Sublime Text is my daily driver for development
January 01, 2019

Sublime Text is my daily driver for development

Christopher Boyd | TrustRadius Reviewer
Score 10 out of 10
Vetted Review
Verified User

Overall Satisfaction with Sublime Text

I cannot recommend Sublime Text enough. As a user of Sublime Text 2 and 3 since its release, Sublime Text is my daily driver for software development. From simple notes and todo.txt usage to PHP and web development to Python and Lua, I use Sublime for almost all of my coding needs. The exceptions, of course, are languages like C# and whenever I'm working with libraries, like Unity or Mono.

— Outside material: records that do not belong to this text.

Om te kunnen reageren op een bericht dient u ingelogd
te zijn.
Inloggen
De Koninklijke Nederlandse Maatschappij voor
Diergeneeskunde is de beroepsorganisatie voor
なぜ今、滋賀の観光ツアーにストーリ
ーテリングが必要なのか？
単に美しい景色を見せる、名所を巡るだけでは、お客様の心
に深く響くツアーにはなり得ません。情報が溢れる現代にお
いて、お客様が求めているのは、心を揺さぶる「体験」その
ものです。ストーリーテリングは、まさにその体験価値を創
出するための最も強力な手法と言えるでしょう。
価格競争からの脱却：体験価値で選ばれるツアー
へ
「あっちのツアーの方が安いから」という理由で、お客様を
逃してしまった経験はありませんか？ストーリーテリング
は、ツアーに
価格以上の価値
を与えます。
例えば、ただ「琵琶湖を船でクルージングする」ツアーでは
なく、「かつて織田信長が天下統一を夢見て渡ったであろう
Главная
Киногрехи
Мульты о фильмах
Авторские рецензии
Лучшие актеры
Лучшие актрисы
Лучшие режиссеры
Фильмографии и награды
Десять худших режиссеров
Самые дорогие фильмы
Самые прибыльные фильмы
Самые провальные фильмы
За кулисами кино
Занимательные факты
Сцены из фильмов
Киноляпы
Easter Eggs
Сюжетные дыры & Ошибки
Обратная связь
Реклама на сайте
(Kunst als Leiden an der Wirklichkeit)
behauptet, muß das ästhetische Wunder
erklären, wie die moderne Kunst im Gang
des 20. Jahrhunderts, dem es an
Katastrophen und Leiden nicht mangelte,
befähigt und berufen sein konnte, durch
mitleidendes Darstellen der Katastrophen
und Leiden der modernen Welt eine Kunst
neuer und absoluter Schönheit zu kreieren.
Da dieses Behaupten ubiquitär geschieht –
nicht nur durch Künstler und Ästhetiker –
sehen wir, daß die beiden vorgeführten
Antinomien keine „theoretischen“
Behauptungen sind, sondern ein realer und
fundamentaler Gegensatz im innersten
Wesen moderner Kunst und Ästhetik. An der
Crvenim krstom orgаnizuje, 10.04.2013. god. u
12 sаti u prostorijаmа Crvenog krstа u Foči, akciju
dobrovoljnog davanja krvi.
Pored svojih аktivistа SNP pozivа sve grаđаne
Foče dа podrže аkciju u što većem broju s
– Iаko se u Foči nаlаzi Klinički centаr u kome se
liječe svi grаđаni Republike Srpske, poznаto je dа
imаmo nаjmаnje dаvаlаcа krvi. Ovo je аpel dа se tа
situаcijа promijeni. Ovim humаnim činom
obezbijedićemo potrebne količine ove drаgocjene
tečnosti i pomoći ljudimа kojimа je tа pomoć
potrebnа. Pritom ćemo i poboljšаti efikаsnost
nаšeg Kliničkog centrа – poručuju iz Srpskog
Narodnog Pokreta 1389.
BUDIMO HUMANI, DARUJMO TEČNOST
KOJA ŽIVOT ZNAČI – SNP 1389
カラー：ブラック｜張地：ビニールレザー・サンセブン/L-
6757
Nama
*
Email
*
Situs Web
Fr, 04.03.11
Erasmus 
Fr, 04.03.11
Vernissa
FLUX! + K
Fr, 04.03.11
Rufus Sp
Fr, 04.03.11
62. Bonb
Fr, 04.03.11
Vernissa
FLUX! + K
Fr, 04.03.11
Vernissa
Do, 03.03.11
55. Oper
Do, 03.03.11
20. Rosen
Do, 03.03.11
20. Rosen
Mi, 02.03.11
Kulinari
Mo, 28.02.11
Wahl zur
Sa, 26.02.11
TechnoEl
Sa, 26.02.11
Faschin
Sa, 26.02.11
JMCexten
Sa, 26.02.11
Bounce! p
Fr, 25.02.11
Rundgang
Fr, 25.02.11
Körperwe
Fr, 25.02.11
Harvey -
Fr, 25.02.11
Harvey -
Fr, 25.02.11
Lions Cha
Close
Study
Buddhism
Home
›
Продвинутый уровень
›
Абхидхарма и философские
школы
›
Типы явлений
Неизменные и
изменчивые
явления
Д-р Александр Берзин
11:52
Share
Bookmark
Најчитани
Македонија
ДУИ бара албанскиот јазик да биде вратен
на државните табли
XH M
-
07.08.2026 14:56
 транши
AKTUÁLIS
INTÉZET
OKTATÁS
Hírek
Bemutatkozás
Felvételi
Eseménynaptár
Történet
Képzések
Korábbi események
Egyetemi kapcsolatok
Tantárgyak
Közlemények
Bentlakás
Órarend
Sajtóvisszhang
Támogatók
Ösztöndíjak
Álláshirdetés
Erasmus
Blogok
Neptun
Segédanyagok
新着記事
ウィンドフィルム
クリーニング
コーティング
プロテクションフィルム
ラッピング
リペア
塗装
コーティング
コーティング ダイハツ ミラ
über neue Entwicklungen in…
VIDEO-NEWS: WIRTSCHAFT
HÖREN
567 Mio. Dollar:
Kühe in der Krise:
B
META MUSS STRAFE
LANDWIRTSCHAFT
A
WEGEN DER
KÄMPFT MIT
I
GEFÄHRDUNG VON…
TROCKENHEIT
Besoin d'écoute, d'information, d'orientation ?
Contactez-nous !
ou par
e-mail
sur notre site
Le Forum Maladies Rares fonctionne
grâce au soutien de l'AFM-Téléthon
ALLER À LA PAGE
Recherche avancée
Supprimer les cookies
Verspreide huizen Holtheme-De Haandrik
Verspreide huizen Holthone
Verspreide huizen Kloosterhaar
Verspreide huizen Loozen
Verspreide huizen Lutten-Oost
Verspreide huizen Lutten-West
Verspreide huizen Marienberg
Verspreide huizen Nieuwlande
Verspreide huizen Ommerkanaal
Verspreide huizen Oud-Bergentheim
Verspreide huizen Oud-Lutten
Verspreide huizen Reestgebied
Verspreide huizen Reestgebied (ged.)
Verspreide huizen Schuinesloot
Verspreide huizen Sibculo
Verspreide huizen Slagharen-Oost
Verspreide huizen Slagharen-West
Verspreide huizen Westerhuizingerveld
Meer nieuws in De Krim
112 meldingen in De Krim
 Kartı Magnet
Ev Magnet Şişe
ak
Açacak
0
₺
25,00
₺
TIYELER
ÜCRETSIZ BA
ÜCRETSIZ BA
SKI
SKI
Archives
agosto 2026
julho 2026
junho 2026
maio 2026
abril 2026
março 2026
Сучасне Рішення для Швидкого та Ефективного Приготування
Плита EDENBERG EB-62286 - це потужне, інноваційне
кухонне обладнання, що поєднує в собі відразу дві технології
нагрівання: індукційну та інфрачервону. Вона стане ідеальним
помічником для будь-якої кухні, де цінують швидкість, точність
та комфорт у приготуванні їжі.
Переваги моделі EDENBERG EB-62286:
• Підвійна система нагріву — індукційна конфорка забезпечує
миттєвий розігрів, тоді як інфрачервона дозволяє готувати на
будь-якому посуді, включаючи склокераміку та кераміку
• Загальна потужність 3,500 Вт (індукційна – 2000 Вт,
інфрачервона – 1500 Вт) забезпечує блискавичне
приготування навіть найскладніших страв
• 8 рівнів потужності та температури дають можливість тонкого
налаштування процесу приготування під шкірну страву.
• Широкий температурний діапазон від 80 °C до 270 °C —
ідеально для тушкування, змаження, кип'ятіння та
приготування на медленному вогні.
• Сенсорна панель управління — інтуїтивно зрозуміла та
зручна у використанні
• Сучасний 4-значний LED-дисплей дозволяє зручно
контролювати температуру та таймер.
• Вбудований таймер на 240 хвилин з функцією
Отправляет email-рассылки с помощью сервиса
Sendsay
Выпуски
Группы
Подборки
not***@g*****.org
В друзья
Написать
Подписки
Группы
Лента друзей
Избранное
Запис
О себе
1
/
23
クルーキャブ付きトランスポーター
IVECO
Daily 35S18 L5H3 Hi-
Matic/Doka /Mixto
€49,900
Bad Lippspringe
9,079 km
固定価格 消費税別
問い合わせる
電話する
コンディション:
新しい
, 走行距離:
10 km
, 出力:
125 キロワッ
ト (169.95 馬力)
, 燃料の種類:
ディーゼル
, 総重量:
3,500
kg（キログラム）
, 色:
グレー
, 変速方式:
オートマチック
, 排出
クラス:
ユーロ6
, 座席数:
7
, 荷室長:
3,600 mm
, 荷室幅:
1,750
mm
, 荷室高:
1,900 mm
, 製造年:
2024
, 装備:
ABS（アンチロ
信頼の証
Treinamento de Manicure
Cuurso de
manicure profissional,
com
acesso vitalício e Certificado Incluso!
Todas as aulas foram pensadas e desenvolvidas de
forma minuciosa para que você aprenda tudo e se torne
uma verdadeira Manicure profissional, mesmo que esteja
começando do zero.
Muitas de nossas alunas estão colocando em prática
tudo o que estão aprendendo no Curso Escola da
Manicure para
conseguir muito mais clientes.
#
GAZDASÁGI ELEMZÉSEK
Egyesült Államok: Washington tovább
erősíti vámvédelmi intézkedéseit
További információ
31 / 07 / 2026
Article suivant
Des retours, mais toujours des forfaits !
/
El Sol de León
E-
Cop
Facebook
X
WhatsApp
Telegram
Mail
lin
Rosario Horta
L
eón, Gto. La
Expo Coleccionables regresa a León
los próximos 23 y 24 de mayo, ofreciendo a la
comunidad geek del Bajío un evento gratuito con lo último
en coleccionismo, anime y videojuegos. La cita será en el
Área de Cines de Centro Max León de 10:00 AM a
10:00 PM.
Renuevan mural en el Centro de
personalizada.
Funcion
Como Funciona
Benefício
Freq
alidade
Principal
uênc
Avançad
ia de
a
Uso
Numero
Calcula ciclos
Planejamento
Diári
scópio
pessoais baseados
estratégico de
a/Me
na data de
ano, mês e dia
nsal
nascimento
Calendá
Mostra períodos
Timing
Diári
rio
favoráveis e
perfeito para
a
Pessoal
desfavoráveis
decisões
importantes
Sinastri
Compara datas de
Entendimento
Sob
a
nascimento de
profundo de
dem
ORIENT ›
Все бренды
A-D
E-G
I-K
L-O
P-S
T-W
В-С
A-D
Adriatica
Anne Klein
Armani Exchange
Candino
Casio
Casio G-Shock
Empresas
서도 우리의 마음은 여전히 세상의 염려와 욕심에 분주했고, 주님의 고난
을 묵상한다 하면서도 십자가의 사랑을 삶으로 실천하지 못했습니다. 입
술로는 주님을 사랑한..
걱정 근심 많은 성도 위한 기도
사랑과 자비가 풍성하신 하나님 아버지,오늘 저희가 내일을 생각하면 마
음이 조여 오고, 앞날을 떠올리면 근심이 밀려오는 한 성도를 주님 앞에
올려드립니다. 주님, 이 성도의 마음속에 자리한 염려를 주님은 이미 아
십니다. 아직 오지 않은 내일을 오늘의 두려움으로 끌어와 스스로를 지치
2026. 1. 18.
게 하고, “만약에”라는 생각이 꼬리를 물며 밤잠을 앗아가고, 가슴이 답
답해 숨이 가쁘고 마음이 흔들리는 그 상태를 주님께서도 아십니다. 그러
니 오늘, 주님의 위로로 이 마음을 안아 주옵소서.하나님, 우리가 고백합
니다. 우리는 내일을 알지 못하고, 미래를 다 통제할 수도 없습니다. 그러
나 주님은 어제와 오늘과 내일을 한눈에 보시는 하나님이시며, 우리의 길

Overall, though, I'm so satisfied with Sublime that I have convinced others to switch and stay with Sublime simply because of my satisfaction with it on the whole.
  • Gets out of your way! This is probably the biggest advantage to Sublime over pseudo-IDEs like VS Code, or full-blown IDEs like PHPStorm. Sublime Text is by-and-large a text editor with bells and whistles, but that's what makes it so easy and nice to use. I'm never fighting with Sublime to do things my way.
  • There is an endless supply of plugins, and building your own is simple enough that a novice Python developer could do it.
  • Its code indexing is able to correlate methods and classes that programs like VS Code and Atom fail to do.
  • It is, at its core, a glorified text editor. That means it doesn't provide a lot of things that IDEs do when developing code, like quality intellisense, code completion, or debugging.
  • Whereas there IS an endless supply of plugins, many of them have been abandoned, forked and abandoned on GitHub, or just never quite work right. That being said, once you parse through the plugins that are out there, you can find plenty that do a fantastic job.
  • Sublime has become our daily code editor. As new employees join the company, they find it easy to pick up Sublime, which means we've been able to reduce onboarding costs in terms of acclimating new members to our team's development processes.
  • The fact that Sublime has a flat, one-time fee means we don't have to worry about future licensing, with the exception of major software releases.
  • Notepad++
  • PhpStorm
  • PyCharm
  • Microsoft Visual Studio Code
  • Atom
Sublime gets out of your way, unlike many IDEs, and performs faster and cleaner than other featured editors, like VS Code and Atom.

The drawbacks are that you lose out on a lot of things like debugging and runtime errors with Sublime. It's a tradeoff between a lightweight application and features that you may or may not need, depending on your development needs.
For Python, Lua, PHP, web development, text editing, and just needing to open any old file and see its contents, Sublime Text shines. It works in a lot of ways like Notepad++, but it's cross-platform and has a much large array of plugins available.

I would not, however, rely on Sublime if you work with compiled languages, such as C++ or C#. Not having a debugger and a lot of the bells and whistles that come with editors that try to focus on code quality allows for you to end up constantly looking up docs or just writing some very terrible code with Sublime.